In 2012, PS ModCom donated $25,000 to the Palm Springs Art Museum for the creation of the Architecture and Design Center that now occupies the former Santa Fe Federal Savings building, which was designated a Class One Historic Site by Palm Springs City Council in 2010.
- In 2014, it worked to prevent construction of an adjacent building that would have impacted the Santa Fe Federal Savings building. The building was listed on the National Register of Historic Places in 2016.
- In 2016, it supported the restoration of the JW Robinson Department Store.
- In 2017, the committee played a role in preventing Tahquitz Plaza (now named Kaptur Plaza), designed by Hugh Kaptur in the early 1970s, from being demolished. The owner had proposed significant changes to both the east and west buildings, which PS ModCom and others opposed. The building was sold to real estate developer Scott Timberlake, who restored it with guidance from Kaptur and architect Susan Secoy Jensen, and it was designated a Historic Site by Palm Springs City Council in 2015.
- In 2018, it presented a preservation award for the restoration of the Bel Vista House, designed by Albert Frey in 1946.

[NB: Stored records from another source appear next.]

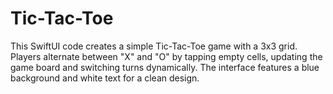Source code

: # Tic-Tac-Toe
This SwiftUI code creates a simple Tic-Tac-Toe game with a 3x3 grid. Players alternate between "X" and "O" by tapping empty cells, updating the game board and switching turns dynamically. The interface features a blue background and white text for a clean design.
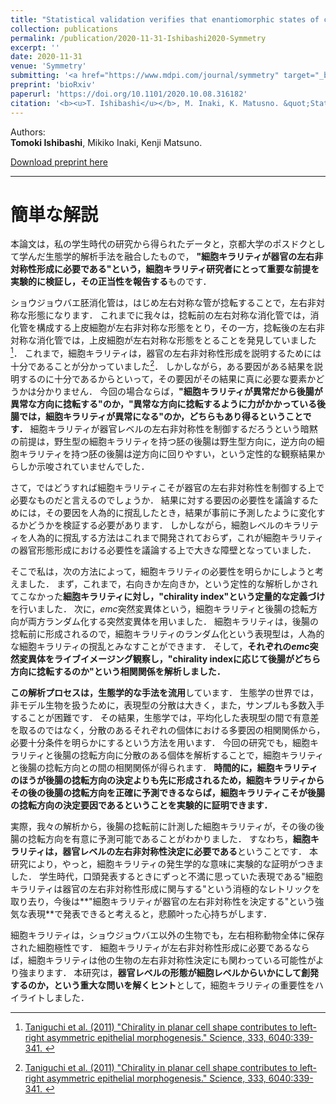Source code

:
 ```yaml
---
title: "Statistical validation verifies that enantiomorphic states of cell chirality are determinant dictating the left- or right-handed direction of the hindgut rotation in *Drosophila*"
collection: publications
permalink: /publication/2020-11-31-Ishibashi2020-Symmetry
excerpt: ''
date: 2020-11-31
venue: 'Symmetry'
submitting: '<a href="https://www.mdpi.com/journal/symmetry" target="_blank">Symmetry</a>'
preprint: 'bioRxiv'
paperurl: 'https://doi.org/10.1101/2020.10.08.316182'
citation: '<b><u>T. Ishibashi</u></b>, M. Inaki, K. Matusno. &quot;Statistical validation verifies that enantiomorphic states of cell chirality are determinant dictating the left- or right-handed direction of the hindgut rotation in <i>Drosophila</i>.&quot; <i>Symmetry</i> 2020. <b>in press</b>'
---
```


Authors:  
**Tomoki Ishibashi**, Mikiko Inaki, Kenji Matsuno.

[Download preprint here](https://www.biorxiv.org/content/10.1101/2020.10.08.316182v1.full.pdf)

---

# 簡単な解説

本論文は，私の学生時代の研究から得られたデータと，京都大学のポスドクとして学んだ生態学的解析手法を融合したもので，
**"細胞キラリティが器官の左右非対称性形成に必要である"という，細胞キラリティ研究者にとって重要な前提を実験的に検証し，その正当性を報告する**ものです．

ショウジョウバエ胚消化管は，はじめ左右対称な管が捻転することで，左右非対称な形態になります．
これまでに我々は，捻転前の左右対称な消化管では，消化管を構成する上皮細胞が左右非対称な形態をとり，その一方，捻転後の左右非対称な消化管では，上皮細胞が左右対称な形態をとることを発見していました[^1]．
これまで，細胞キラリティは，器官の左右非対称性形成を説明するためには十分であることが分かっていました[^1]．
しかしながら，ある要因がある結果を説明するのに十分であるからといって，その要因がその結果に真に必要な要素かどうかは分かりません．
今回の場合ならば，**"細胞キラリティが異常だから後腸が異常な方向に捻転する"のか，"異常な方向に捻転するように力がかかっている後腸では，細胞キラリティが異常になる"のか，どちらもあり得るということです．**
細胞キラリティが器官レベルの左右非対称性を制御するだろうという暗黙の前提は，野生型の細胞キラリティを持つ胚の後腸は野生型方向に，逆方向の細胞キラリティを持つ胚の後腸は逆方向に回りやすい，という定性的な観察結果からしか示唆されていませんでした．

さて，ではどうすれば細胞キラリティこそが器官の左右非対称性を制御する上で必要なものだと言えるのでしょうか．
結果に対する要因の必要性を議論するためには，その要因を人為的に撹乱したとき，結果が事前に予測したように変化するかどうかを検証する必要があります．
しかしながら，細胞レベルのキラリティを人為的に撹乱する方法はこれまで開発されておらず，これが細胞キラリティの器官形態形成における必要性を議論する上で大きな障壁となっていました．

そこで私は，次の方法によって，細胞キラリティの必要性を明らかにしようと考えました．
まず，これまで，右向きか左向きか，という定性的な解析しかされてこなかった**細胞キラリティに対し，"chirality index"という定量的な定義づけ**を行いました．
次に，*emc*突然変異体という，細胞キラリティと後腸の捻転方向が両方ランダム化する突然変異体を用いました．
細胞キラリティは，後腸の捻転前に形成されるので，細胞キラリティのランダム化という表現型は，人為的な細胞キラリティの撹乱とみなすことができます．
そして，**それぞれの*emc*突然変異体をライブイメージング観察し，"chirality indexに応じて後腸がどちら方向に捻転するのか"という相関関係を解析しました．**

**この解析プロセスは，生態学的な手法を流用**しています．
生態学の世界では，非モデル生物を扱うために，表現型の分散は大きく，また，サンプルも多数入手することが困難です．
その結果，生態学では，平均化した表現型の間で有意差を取るのではなく，分散のあるそれぞれの個体における多要因の相関関係から，必要十分条件を明らかにするという方法を用います．
今回の研究でも，細胞キラリティと後腸の捻転方向に分散のある個体を解析することで，細胞キラリティと後腸の捻転方向との間の相関関係が得られます．
**時間的に，細胞キラリティのほうが後腸の捻転方向の決定よりも先に形成されるため，細胞キラリティからその後の後腸の捻転方向を正確に予測できるならば，細胞キラリティこそが後腸の捻転方向の決定要因であるということを実験的に証明できます．**

実際，我々の解析から，後腸の捻転前に計測した細胞キラリティが，その後の後腸の捻転方向を有意に予測可能であることがわかりました．
すなわち，**細胞キラリティは，器官レベルの左右非対称性決定に必要である**ということです．
本研究により，やっと，細胞キラリティの発生学的な意味に実験的な証明がつきました．
学生時代，口頭発表するときにずっと不満に思っていた表現である"細胞キラリティは器官の左右非対称性形成に関与する"という消極的なレトリックを取り去り，今後は**"細胞キラリティが器官の左右非対称性を決定する"という強気な表現**で発表できると考えると，悲願叶った心持ちがします．

細胞キラリティは，ショウジョウバエ以外の生物でも，左右相称動物全体に保存された細胞極性です．
細胞キラリティが左右非対称性形成に必要であるならば，細胞キラリティは他の生物の左右非対称性決定にも関わっている可能性がより強まります．
本研究は，**器官レベルの形態が細胞レベルからいかにして創発するのか，という重大な問いを解くヒント**として，細胞キラリティの重要性をハイライトしました．

[^1]: [Taniguchi et al. (2011) "Chirality in planar cell shape contributes to left-right asymmetric epithelial morphogenesis." Science, 333, 6040:339-341. ](https://science.sciencemag.org/content/333/6040/339.long)
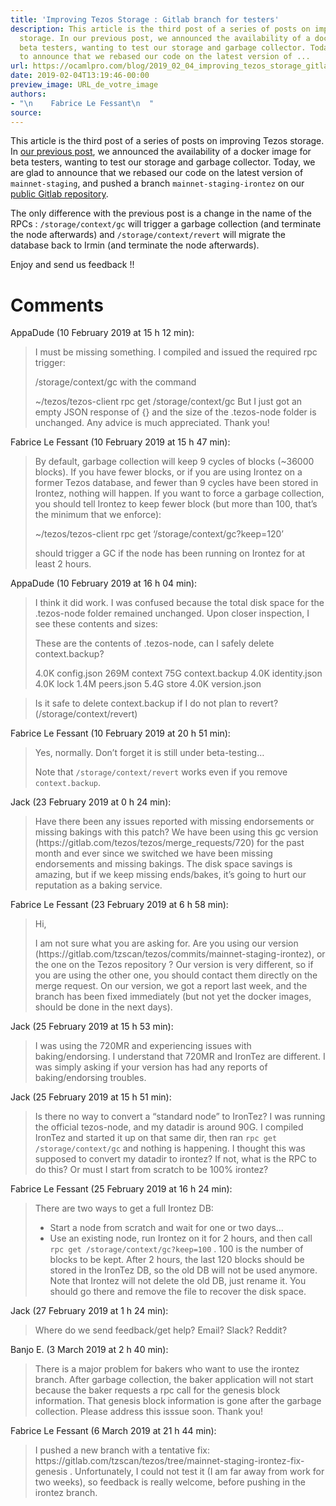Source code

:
 ```yaml
---
title: 'Improving Tezos Storage : Gitlab branch for testers'
description: This article is the third post of a series of posts on improving Tezos
  storage. In our previous post, we announced the availability of a docker image for
  beta testers, wanting to test our storage and garbage collector. Today, we are glad
  to announce that we rebased our code on the latest version of ...
url: https://ocamlpro.com/blog/2019_02_04_improving_tezos_storage_gitlab_branch_for_testers
date: 2019-02-04T13:19:46-00:00
preview_image: URL_de_votre_image
authors:
- "\n    Fabrice Le Fessant\n  "
source:
---
```


<p>This article is the third post of a series of posts on improving Tezos
storage. In <a href="http://ocamlpro.com/2019/01/30/improving-tezos-storage-update-and-beta-testing/">our previous
post</a>,
we announced the availability of a docker image for beta testers,
wanting to test our storage and garbage collector. Today, we are glad
to announce that we rebased our code on the latest version of
<code>mainnet-staging</code>, and pushed a branch <code>mainnet-staging-irontez</code> on our
<a href="https://gitlab.com/tzscan/tezos/commits/mainnet-staging-irontez">public Gitlab
repository</a>.</p>
<p>The only difference with the previous post is a change in the name of
the RPCs : <code>/storage/context/gc</code> will trigger a garbage collection
(and terminate the node afterwards) and <code>/storage/context/revert</code> will
migrate the database back to Irmin (and terminate the node
afterwards).</p>
<p>Enjoy and send us feedback !!</p>
<h1>Comments</h1>
<p>AppaDude (10 February 2019 at 15 h 12 min):</p>
<blockquote>
<p>I must be missing something. I compiled and issued the required rpc trigger:</p>
<p>/storage/context/gc with the command</p>
<p>~/tezos/tezos-client rpc get /storage/context/gc
But I just got an empty JSON response of {} and the size of the .tezos-node folder is unchanged. Any advice is much appreciated.
Thank you!</p>
</blockquote>
<p>Fabrice Le Fessant (10 February 2019 at 15 h 47 min):</p>
<blockquote>
<p>By default, garbage collection will keep 9 cycles of blocks (~36000 blocks). If you have fewer blocks, or if you are using Irontez on a former Tezos database, and fewer than 9 cycles have been stored in Irontez, nothing will happen. If you want to force a garbage collection, you should tell Irontez to keep fewer block (but more than 100, that&rsquo;s the minimum that we enforce):</p>
<p>~/tezos/tezos-client rpc get &lsquo;/storage/context/gc?keep=120&rsquo;</p>
<p>should trigger a GC if the node has been running on Irontez for at least 2 hours.</p>
</blockquote>
<p>AppaDude (10 February 2019 at 16 h 04 min):</p>
<blockquote>
<p>I think it did work. I was confused because the total disk space for the .tezos-node folder remained unchanged. Upon closer inspection, I see these contents and sizes:</p>
<p>These are the contents of .tezos-node, can I safely delete context.backup?</p>
<p>4.0K config.json
269M context
75G context.backup
4.0K identity.json
4.0K lock
1.4M peers.json
5.4G store
4.0K version.json</p>
</blockquote>
<blockquote>
<p>Is it safe to delete context.backup if I do not plan to revert? (/storage/context/revert)</p>
</blockquote>
<p>Fabrice Le Fessant (10 February 2019 at 20 h 51 min):</p>
<blockquote>
<p>Yes, normally. Don&rsquo;t forget it is still under beta-testing&hellip;</p>
<p>Note that <code>/storage/context/revert</code> works even if you remove <code>context.backup</code>.</p>
</blockquote>
<p>Jack (23 February 2019 at 0 h 24 min):</p>
<blockquote>
<p>Have there been any issues reported with missing endorsements or missing bakings with this patch? We have been using this gc version (https://gitlab.com/tezos/tezos/merge_requests/720) for the past month and ever since we switched we have been missing endorsements and missing bakings. The disk space savings is amazing, but if we keep missing ends/bakes, it&rsquo;s going to hurt our reputation as a baking service.</p>
</blockquote>
<p>Fabrice Le Fessant (23 February 2019 at 6 h 58 min):</p>
<blockquote>
<p>Hi,</p>
<p>I am not sure what you are asking for. Are you using our version (https://gitlab.com/tzscan/tezos/commits/mainnet-staging-irontez), or the one on the Tezos repository ? Our version is very different, so if you are using the other one, you should contact them directly on the merge request. On our version, we got a report last week, and the branch has been fixed immediately (but not yet the docker images, should be done in the next days).</p>
</blockquote>
<p>Jack (25 February 2019 at 15 h 53 min):</p>
<blockquote>
<p>I was using the 720MR and experiencing issues with baking/endorsing. I understand that 720MR and IronTez are different. I was simply asking if your version has had any reports of baking/endorsing troubles.</p>
</blockquote>
<p>Jack (25 February 2019 at 15 h 51 min):</p>
<blockquote>
<p>Is there no way to convert a &ldquo;standard node&rdquo; to IronTez? I was running the official tezos-node, and my datadir is around 90G. I compiled IronTez and started it up on that same dir, then ran <code>rpc get /storage/context/gc</code> and nothing is happening. I thought this was supposed to convert my datadir to irontez? If not, what is the RPC to do this? Or must I start from scratch to be 100% irontez?</p>
</blockquote>
<p>Fabrice Le Fessant (25 February 2019 at 16 h 24 min):</p>
<blockquote>
<p>There are two ways to get a full Irontez DB:</p>
<ul>
<li>Start a node from scratch and wait for one or two days&hellip;
</li>
<li>Use an existing node, run Irontez on it for 2 hours, and then call <code>rpc get /storage/context/gc?keep=100</code> . 100 is the number of blocks to be kept. After 2 hours, the last 120 blocks should be stored in the IronTez DB, so the old DB will not be used anymore. Note that Irontez will not delete the old DB, just rename it. You should go there and remove the file to recover the disk space.
</li>
</ul>
</blockquote>
<p>Jack (27 February 2019 at 1 h 24 min):</p>
<blockquote>
<p>Where do we send feedback/get help? Email? Slack? Reddit?</p>
</blockquote>
<p>Banjo E. (3 March 2019 at 2 h 40 min):</p>
<blockquote>
<p>There is a major problem for bakers who want to use the irontez branch. After garbage collection, the baker application will not start because the baker requests a rpc call for the genesis block information. That genesis block information is gone after the garbage collection. Please address this isssue soon. Thank you!</p>
</blockquote>
<p>Fabrice Le Fessant (6 March 2019 at 21 h 44 min):</p>
<blockquote>
<p>I pushed a new branch with a tentative fix: https://gitlab.com/tzscan/tezos/tree/mainnet-staging-irontez-fix-genesis . Unfortunately, I could not test it (I am far away from work for two weeks), so feedback is really welcome, before pushing in the irontez branch.</p>
</blockquote>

- In 2023, the committee recognized residential restoration projects in Marrakesh Country Club, a 1969 community designed by John Elgin Woolf.

== Modernism Week ==
PS ModCom participated in the early organization of Modernism Week, a citywide festival launched in 2006 to highlight mid-century architecture and design. Members helped plan the initial tours and programs, and the group remains an active partner in Modernism Week events, offering tours and presentations related to architectural preservation.

== Relationship to other organizations ==
PS ModCom is one of several organizations in Palm Springs focused on preservation and education. Unlike the Palm Springs Preservation Foundation, which also publishes monographs and undertakes research, PS ModCom concentrates on advocacy and recognition of projects through awards. It is distinct from the municipal Historic Site Preservation Board, which is a government body with regulatory authority, and from the Palm Springs Historical Society, which focuses on broader regional history.